*** Quoted text ***

The chamber doctor blade 14 scrapes of excess ink from the surface of the anilox roll.

The ink from the anilox roll is then transferred to other printing cylinders of the printing machine 10, of which only a plate cylinder 18 is shown in part in FIG. 1. Accordingly, the further parts of the printing machine 10 for the actual printing on a substrate are not shown in FIG. 1 and are known in the art.

The plate cylinder 18 is counter-rotating compared to the anilox roll, as illustrated by the arrow B in FIG. 1.

The ink is supplied by a (not shown) ink supply into the chamber doctor blade 14 and therefore into the ink reservoir 12.

The chamber doctor blade 14 is urged against the anilox roll by a drive system 20. The drive system 20 can be moved along the directions illustrated by the double-arrow C shown in FIG. 1.

The drive system 20 comprises a double-acting pneumatic cylinder 22 which can move a piston 24 by supplying air through a first inlet 26 or a second inlet 28. The double-acting pneumatic cylinder 22 is controlled by a pneumatic/electric/pneumoelectric converter 30.

The drive system 20 could also use a single-acting pneumatic cylinder. Alternatively, the drive system 20 can use hydraulically or electrically driven pistons and/or cylinders.

The actual force F with which the drive system 20 urges the chamber doctor blade 14 against the anilox roll can be measured by a sensor 32.

***

Problems ▸
a - Return the part of the printing machine description between "The ink from" and "in the art.", inclusive, copied word for word.
b - Resume the printing machine description, starting right after its final sentence.

*** Data section ***

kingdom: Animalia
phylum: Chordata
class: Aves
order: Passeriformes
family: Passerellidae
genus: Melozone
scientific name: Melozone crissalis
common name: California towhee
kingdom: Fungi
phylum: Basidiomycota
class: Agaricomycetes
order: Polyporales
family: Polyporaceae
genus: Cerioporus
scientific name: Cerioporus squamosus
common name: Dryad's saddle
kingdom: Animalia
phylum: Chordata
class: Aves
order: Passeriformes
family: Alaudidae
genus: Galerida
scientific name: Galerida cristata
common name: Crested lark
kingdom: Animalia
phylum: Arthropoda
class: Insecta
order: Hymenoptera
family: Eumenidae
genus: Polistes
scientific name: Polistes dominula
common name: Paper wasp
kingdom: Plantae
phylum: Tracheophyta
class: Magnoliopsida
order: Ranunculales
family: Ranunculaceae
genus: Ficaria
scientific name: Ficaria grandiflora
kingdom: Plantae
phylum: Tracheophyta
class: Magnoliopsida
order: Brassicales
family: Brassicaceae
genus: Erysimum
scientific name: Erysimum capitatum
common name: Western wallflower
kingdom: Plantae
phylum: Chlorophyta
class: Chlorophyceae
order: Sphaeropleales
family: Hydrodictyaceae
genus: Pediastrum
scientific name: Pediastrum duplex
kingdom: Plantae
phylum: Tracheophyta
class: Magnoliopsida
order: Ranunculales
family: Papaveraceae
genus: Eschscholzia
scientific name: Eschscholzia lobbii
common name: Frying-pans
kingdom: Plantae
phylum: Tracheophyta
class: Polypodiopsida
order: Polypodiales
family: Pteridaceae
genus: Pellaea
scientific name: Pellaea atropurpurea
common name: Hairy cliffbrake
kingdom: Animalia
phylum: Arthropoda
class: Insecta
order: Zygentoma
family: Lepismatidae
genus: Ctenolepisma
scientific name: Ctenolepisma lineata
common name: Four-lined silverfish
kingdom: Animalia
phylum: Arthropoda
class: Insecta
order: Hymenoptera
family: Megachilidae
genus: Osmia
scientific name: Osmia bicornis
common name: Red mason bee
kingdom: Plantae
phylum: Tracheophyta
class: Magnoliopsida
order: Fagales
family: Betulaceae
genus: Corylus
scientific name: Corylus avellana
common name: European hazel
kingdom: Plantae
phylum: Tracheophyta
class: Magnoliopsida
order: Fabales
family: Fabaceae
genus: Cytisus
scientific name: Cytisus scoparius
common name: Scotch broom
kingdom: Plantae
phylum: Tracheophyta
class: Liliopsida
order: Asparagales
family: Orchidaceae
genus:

***

Response list ▸
a -
The ink from the anilox roll is then transferred to other printing cylinders of the printing machine 10, of which only a plate cylinder 18 is shown in part in FIG. 1. Accordingly, the further parts of the printing machine 10 for the actual printing on a substrate are not shown in FIG. 1 and are known in the art.

b -
The sensor 32 can measure actual forces and has a digitization/resolution in the range of from 10 to 20 N, preferably of 10 N.

The sensor 32 can be of any form which allows measuring the desired force. As an example, the sensor 32 can be a compression force transducer, a tension/compression force transducer, a column force sensor, a ring force sensor, a strain gauge, a bending beam, a shear beam, a load cell, a load pin and/or a tension link.

The measured actual force F can also be converted into a pressure with which the chamber doctor blade 14 is pressed against the anilox roll.

In the shown embodiment, the sensor 32 is arranged between the pneumatic cylinder 22 and the chamber doctor blade 14.

However, the type of sensor 32 used and the arrangement of the sensor 32 relative to the chamber doctor blade 14 and to the drive system 20 can be different from the shown embodiment, as long as a reliable measurement of the actual force F is ensured.

Further, the printing machine 10 comprises a mechanical locking element 34 which is adapted for locking the piston 24 and therefore the drive system 20 in place.

The mechanical locking element 34 is controlled by a locking control unit 36, which can also be a second pneumoelectric converter.

The mechanical locking element 34 is able to ensure a secure lock of the drive system 20 even when much higher forces than F_max are acting on the drive system 20. In the shown embodiment, the locking element 34 ensures a reliable lock of the drive system 20 even when a force of up to 2000 N act on the drive system 20 in the directions as shown by the double-arrow C in FIG. 1.

The printing machine 10 further comprises a control unit 38 which is connected by means of a programmable logic controller (PLC) 40 to the drive system 20 via the pneumoelectric converter 30, to the mechanical locking element 34 via the locking control unit 36 and to the sensor 32.

The control unit 38 comprises control elements 42 which an operator can use to interact with the control unit 38.

The control unit 38 further comprises a display 44.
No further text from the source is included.